» **What the exercise asks**
Change "orientation" to "convention" in the part of the material that opens with its first line and closes with the line containing "592.9], [0, 0, 1]] dist [-0.001563, 0.000414]", leaving everything else as it is. Give back only that part, without the pictures.

» **Recorded information**
☆ ☆ ☆

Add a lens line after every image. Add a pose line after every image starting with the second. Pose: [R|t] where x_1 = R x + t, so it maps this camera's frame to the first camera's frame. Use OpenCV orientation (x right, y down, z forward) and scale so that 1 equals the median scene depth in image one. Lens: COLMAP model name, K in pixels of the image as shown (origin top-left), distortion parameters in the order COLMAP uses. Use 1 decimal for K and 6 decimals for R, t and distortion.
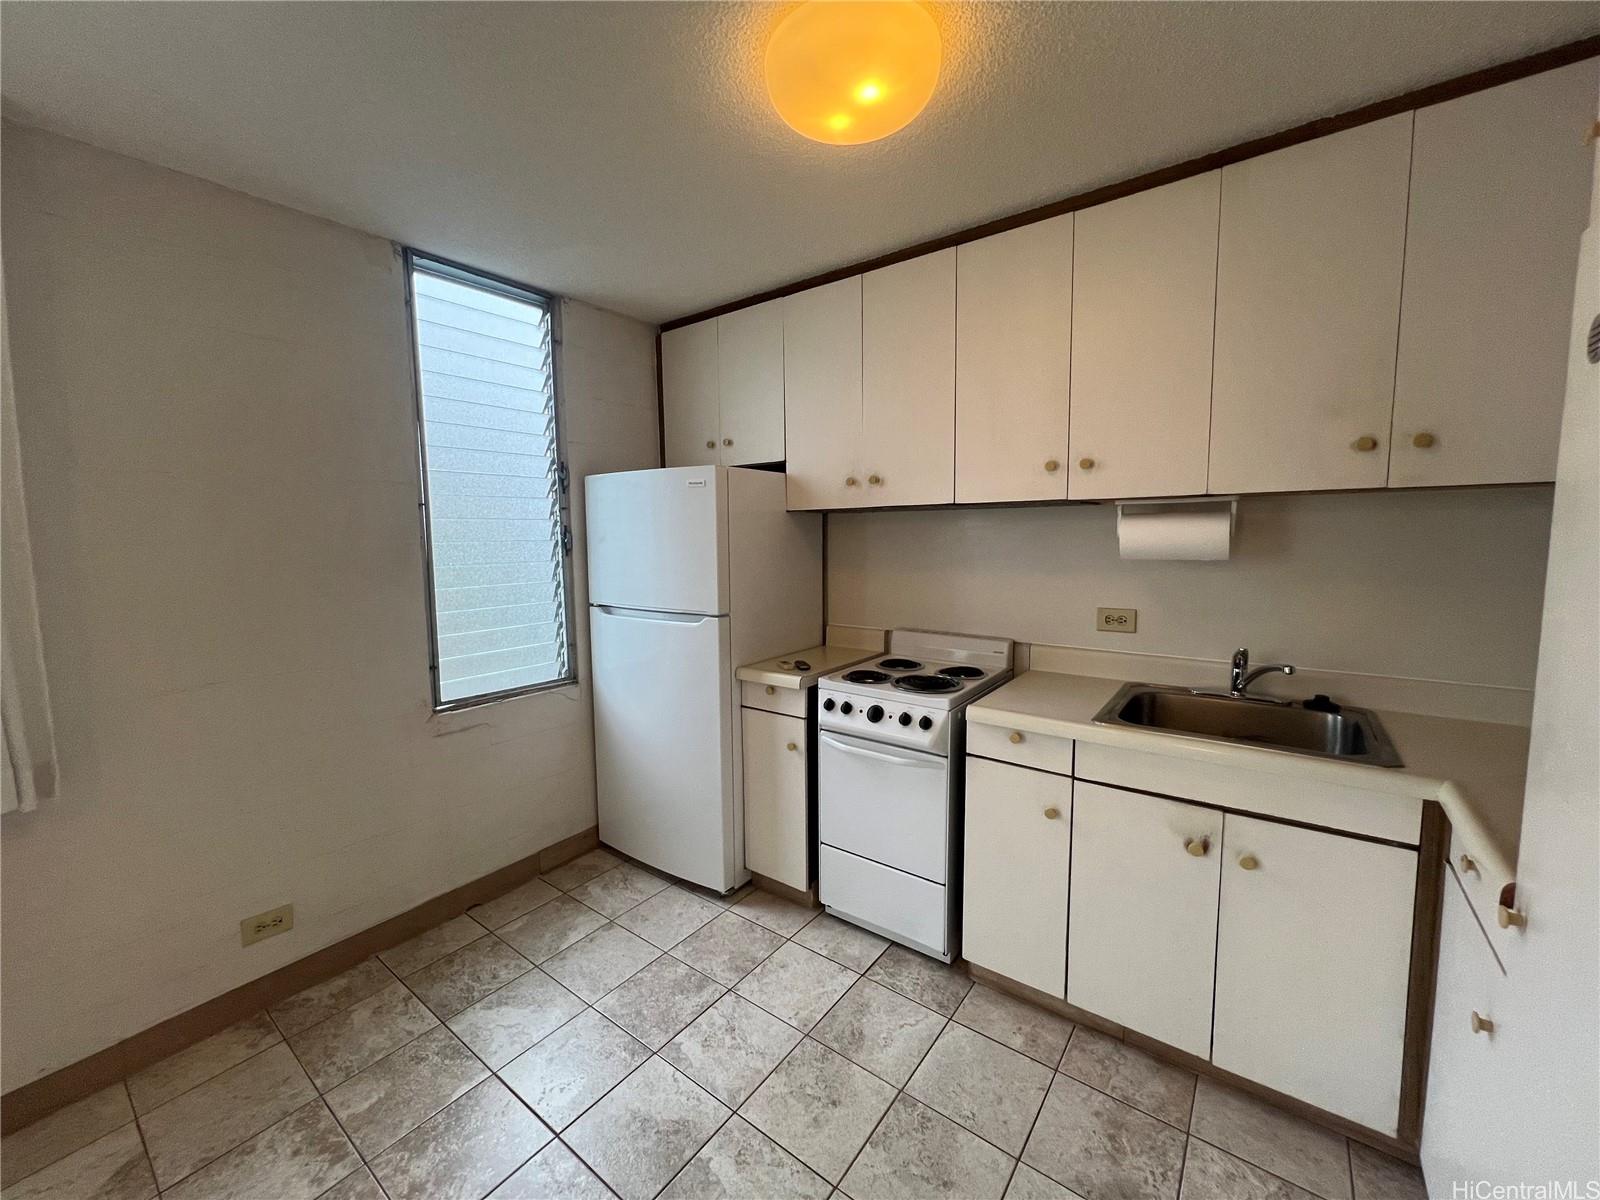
lens RADIAL K [[637.3, 0, 796.8], [0, 637.3, 597.3], [0, 0, 1]] dist [-0.001563, 0.000414]
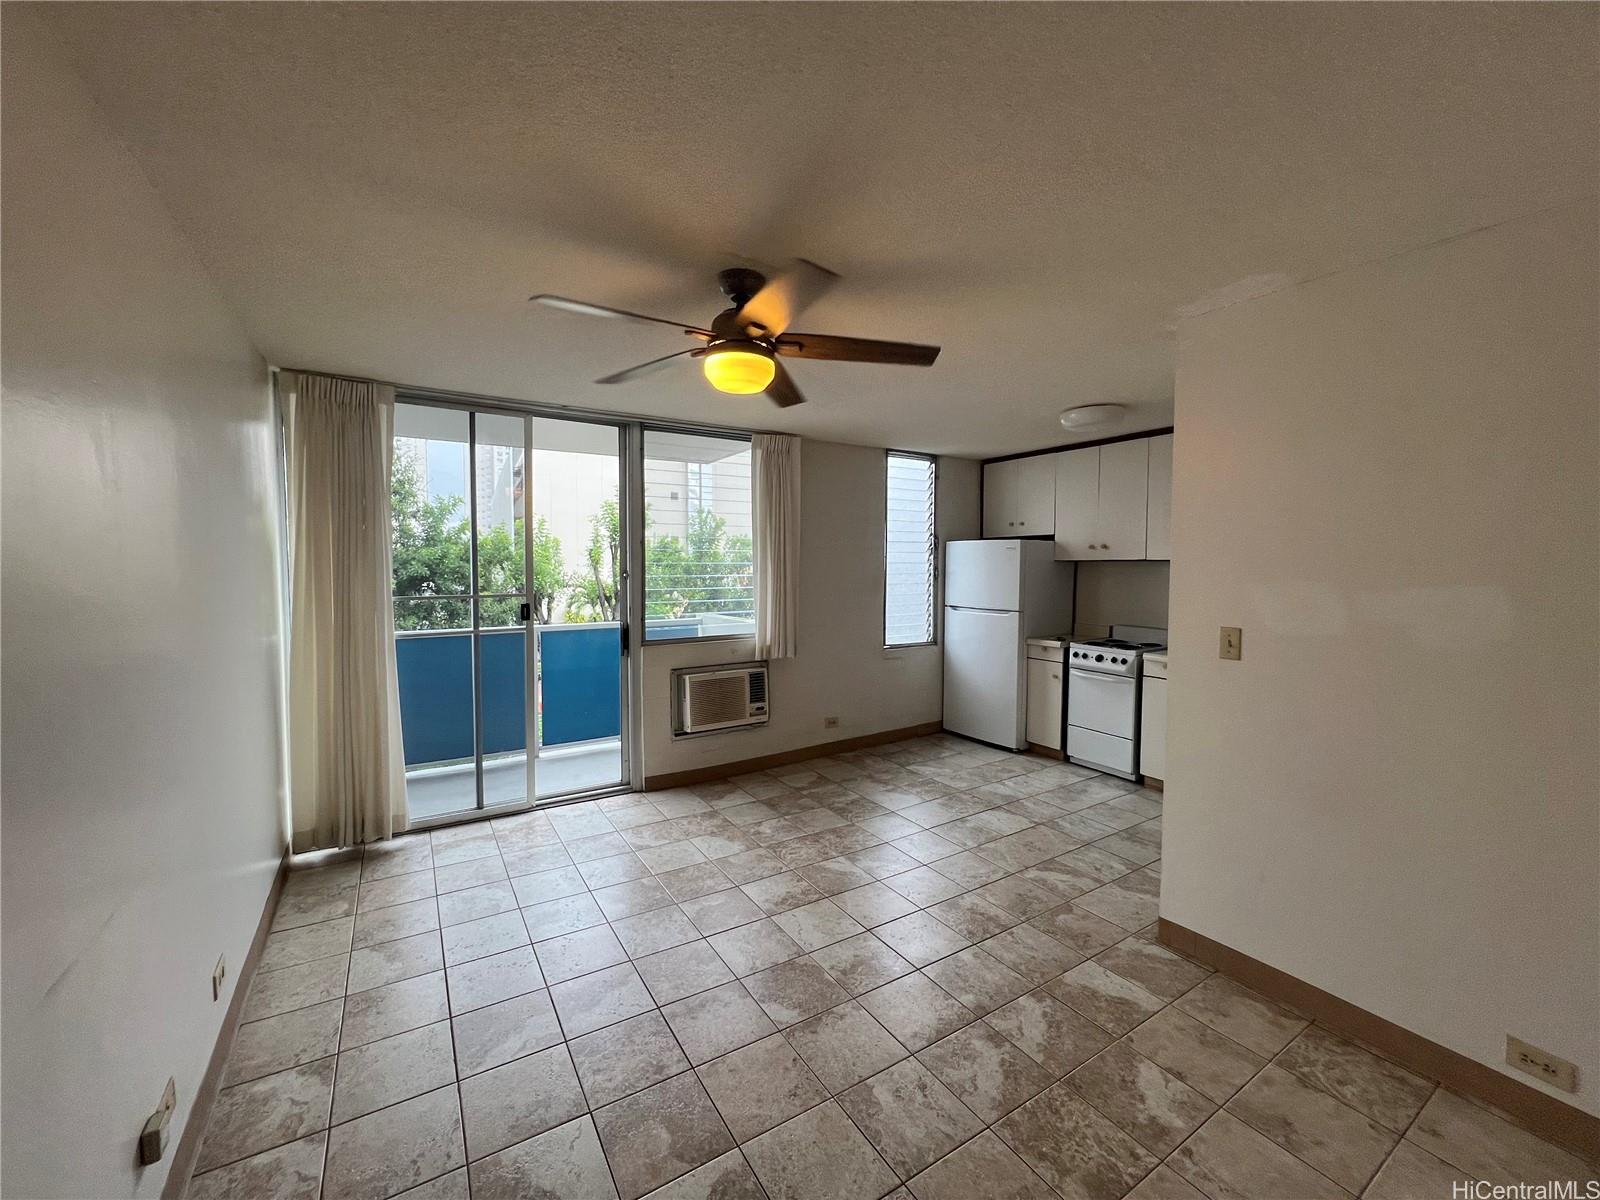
lens RADIAL K [[637.3, 0, 795.5], [0, 637.3, 592.9], [0, 0, 1]] dist [-0.001563, 0.000414]
pose [[0.934130, 0.033490, -0.355358, -0.067956], [-0.051120, 0.997878, -0.040335, 0.091047], [0.353253, 0.055844, 0.933860, -1.218432]]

☆ ☆ ☆

» **Task output**
Add a lens line after every image. Add a pose line after every image starting with the second. Pose: [R|t] where x_1 = R x + t, so it maps this camera's frame to the first camera's frame. Use OpenCV convention (x right, y down, z forward) and scale so that 1 equals the median scene depth in image one. Lens: COLMAP model name, K in pixels of the image as shown (origin top-left), distortion parameters in the order COLMAP uses. Use 1 decimal for K and 6 decimals for R, t and distortion.
lens RADIAL K [[637.3, 0, 796.8], [0, 637.3, 597.3], [0, 0, 1]] dist [-0.001563, 0.000414]
lens RADIAL K [[637.3, 0, 795.5], [0, 637.3, 592.9], [0, 0, 1]] dist [-0.001563, 0.000414]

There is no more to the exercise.